This title I have used is because it is one of the questions that people search more for on google than anything else. The trouble is that people will try anything to make it all go away and this in many cases is the problem. Their desperation to be better in many cases makes them worse. I know this is what happened to me. I don’t think a day went by where I did not worry about how I felt, a day never went by without me trying to figure a way out of this hell, a day never went by where I did not try to do something about it. I searched through the yellow pages for something to make it all go away, I tried acupuncture, hypnosis and many other useless treatments that just parted me with my money. My whole week was set around making it all go away, everyday was a battle.
My day would go something like this…..I would wake and feel awful, very anxious and almost like like a walking shell. I also felt odd and strange, not with it, but I had to earn a living so off I went to work in auto pilot. I would get to work and try and hide from everyone how I was feeling, put on an act and hope to hold it all together. I would then be in my own little world for a few hours trying to figure out how to make it all go away. I would worry and obsess daily about how I felt. Then I would go home after an awful day of worry and self pity. Then I would search for the miracle cure to make it all go away, maybe a trip to the library to read my 30th book on the subject, I had to get rid of this thing. At this point I had been given little explanation if any as to what was wrong with me, so I had to try and figure it all out myself. This went on for many years and I was getting worse…Why?
Well a lot of people develop anxiety through a build up of stress. Well I felt worse because I spent all my day worrying and stressing about how I felt, the last thing my body needed, it wanted a break. My mind was so, so tired from all the deep thinking, trying to figure it all out. Did I give it a break? Did I hell, I constanatly tried to figure a way out, again worried and obsessed about it, so my mind tired further and I felt more lost than ever. I felt so dis-connected from the world because I had not allowed myself to connect with it, the subject of anxiety and how to find a way out had consumed me, is it any wonder I was getting worse?
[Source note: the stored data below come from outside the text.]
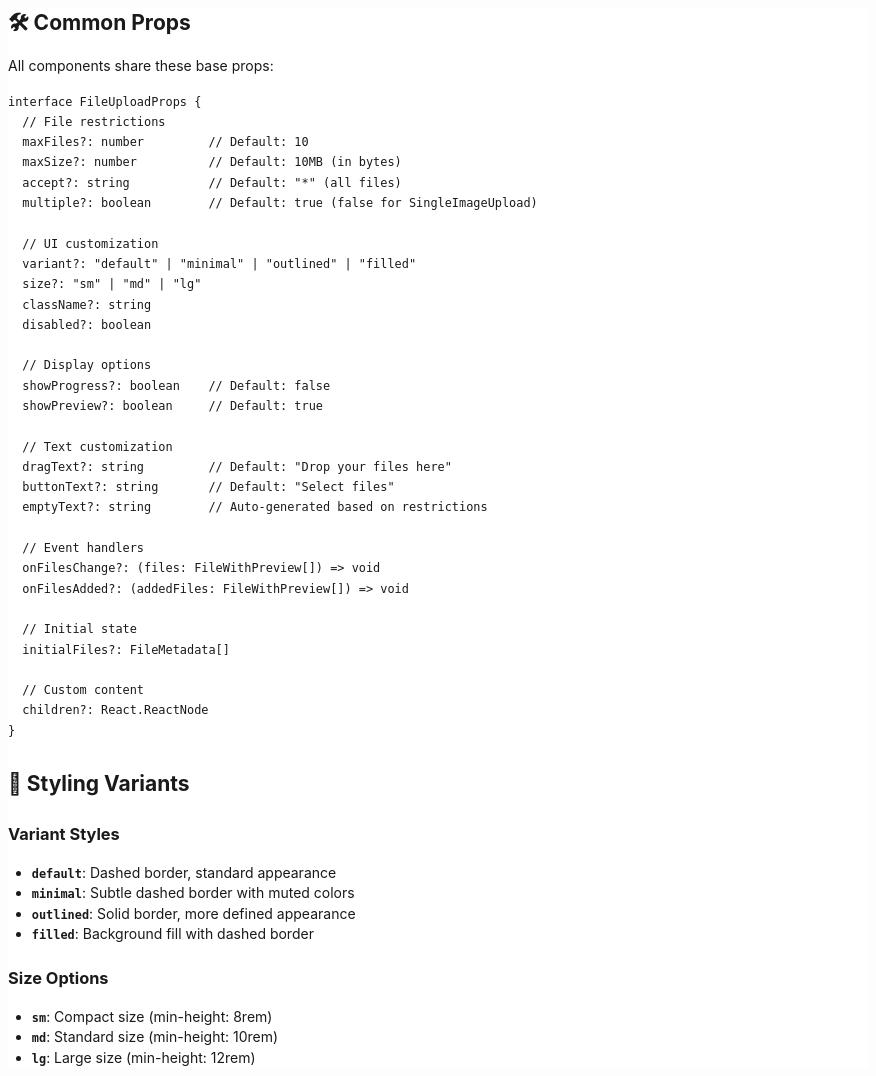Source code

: ## 🛠️ Common Props

All components share these base props:

```tsx
interface FileUploadProps {
  // File restrictions
  maxFiles?: number         // Default: 10
  maxSize?: number          // Default: 10MB (in bytes)
  accept?: string           // Default: "*" (all files)
  multiple?: boolean        // Default: true (false for SingleImageUpload)
  
  // UI customization
  variant?: "default" | "minimal" | "outlined" | "filled"
  size?: "sm" | "md" | "lg"
  className?: string
  disabled?: boolean
  
  // Display options
  showProgress?: boolean    // Default: false
  showPreview?: boolean     // Default: true
  
  // Text customization
  dragText?: string         // Default: "Drop your files here"
  buttonText?: string       // Default: "Select files"
  emptyText?: string        // Auto-generated based on restrictions
  
  // Event handlers
  onFilesChange?: (files: FileWithPreview[]) => void
  onFilesAdded?: (addedFiles: FileWithPreview[]) => void
  
  // Initial state
  initialFiles?: FileMetadata[]
  
  // Custom content
  children?: React.ReactNode
}
```

## 🎨 Styling Variants

### Variant Styles
- **`default`**: Dashed border, standard appearance
- **`minimal`**: Subtle dashed border with muted colors
- **`outlined`**: Solid border, more defined appearance  
- **`filled`**: Background fill with dashed border

### Size Options
- **`sm`**: Compact size (min-height: 8rem)
- **`md`**: Standard size (min-height: 10rem)
- **`lg`**: Large size (min-height: 12rem)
Sometimes even after advising people they can carry on in this pattern. Never quite sure that its not something else and they need to keep searching, worrying and trying to do something about it. In my book I said it is like having a broken leg and hitting it each day, it will never repair, it needs to be left alone and given a little time. They day I gave up the daily battle with myself, the day things got easier. I was not cured by any means, this took more time. To integrate back into the world you need to begin to live in it again, no matter how you feel. Don’t waste time trying to rid yourself of how you feel, this is how anxiety re-invents itself. You are trying to change something that is normal in the circumstances.
I wont claim things are easy, they were not for me at first, the real rewards come later. But this is another mistake people make, they become impatient or let one bad day throw them back into despair. So off they go on their roundabout of searching for something to make it all go away again. There is nothing wrong with educating yourself on the subject if the information is useful. I instantly knew when I read something if it was good information, it made sense, it felt right. All the miracle cures and therapists I had seen before did not, I knew deep down the answer must be out there.
I hope there is something there for people to relate to.